Exercise requirements | From the records below, copy each line that has the word "cabillaud" in it.
--- START ---
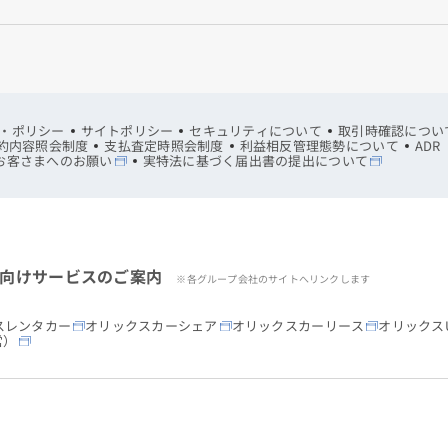
・ポリシー
サイトポリシー
セキュリティについて
取引時確認につい
約内容照会制度
支払査定時照会制度
利益相反管理態勢について
AD
お客さまへのお願い
実特法に基づく届出書の提出について
向けサービスのご案内
※各グループ会社のサイトへリンクします
スレンタカー
オリックスカーシェア
オリックスカーリース
オリックスU
営）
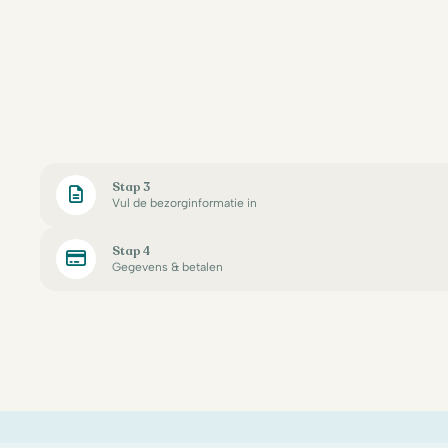
Stap 3
Vul de bezorginformatie in
Stap 4
Gegevens & betalen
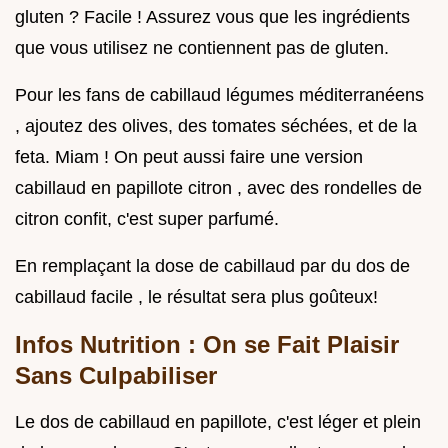
gluten ? Facile ! Assurez vous que les ingrédients
que vous utilisez ne contiennent pas de gluten.
Pour les fans de cabillaud légumes méditerranéens
, ajoutez des olives, des tomates séchées, et de la
feta. Miam ! On peut aussi faire une version
cabillaud en papillote citron , avec des rondelles de
citron confit, c'est super parfumé.
En remplaçant la dose de cabillaud par du dos de
cabillaud facile , le résultat sera plus goûteux!
Infos Nutrition : On se Fait Plaisir
Sans Culpabiliser
Le dos de cabillaud en papillote, c'est léger et plein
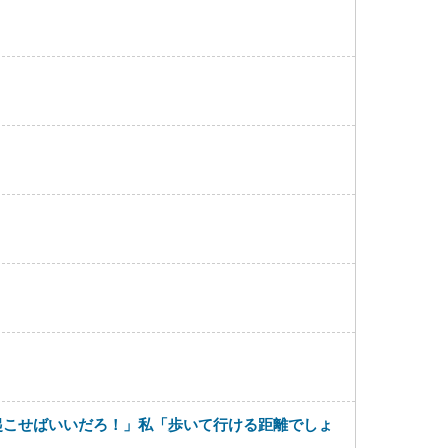
起こせばいいだろ！」私「歩いて行ける距離でしょ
--- END ---
Finished task |
Pour les fans de cabillaud légumes méditerranéens
cabillaud en papillote citron , avec des rondelles de
En remplaçant la dose de cabillaud par du dos de
cabillaud facile , le résultat sera plus goûteux!
Le dos de cabillaud en papillote, c'est léger et plein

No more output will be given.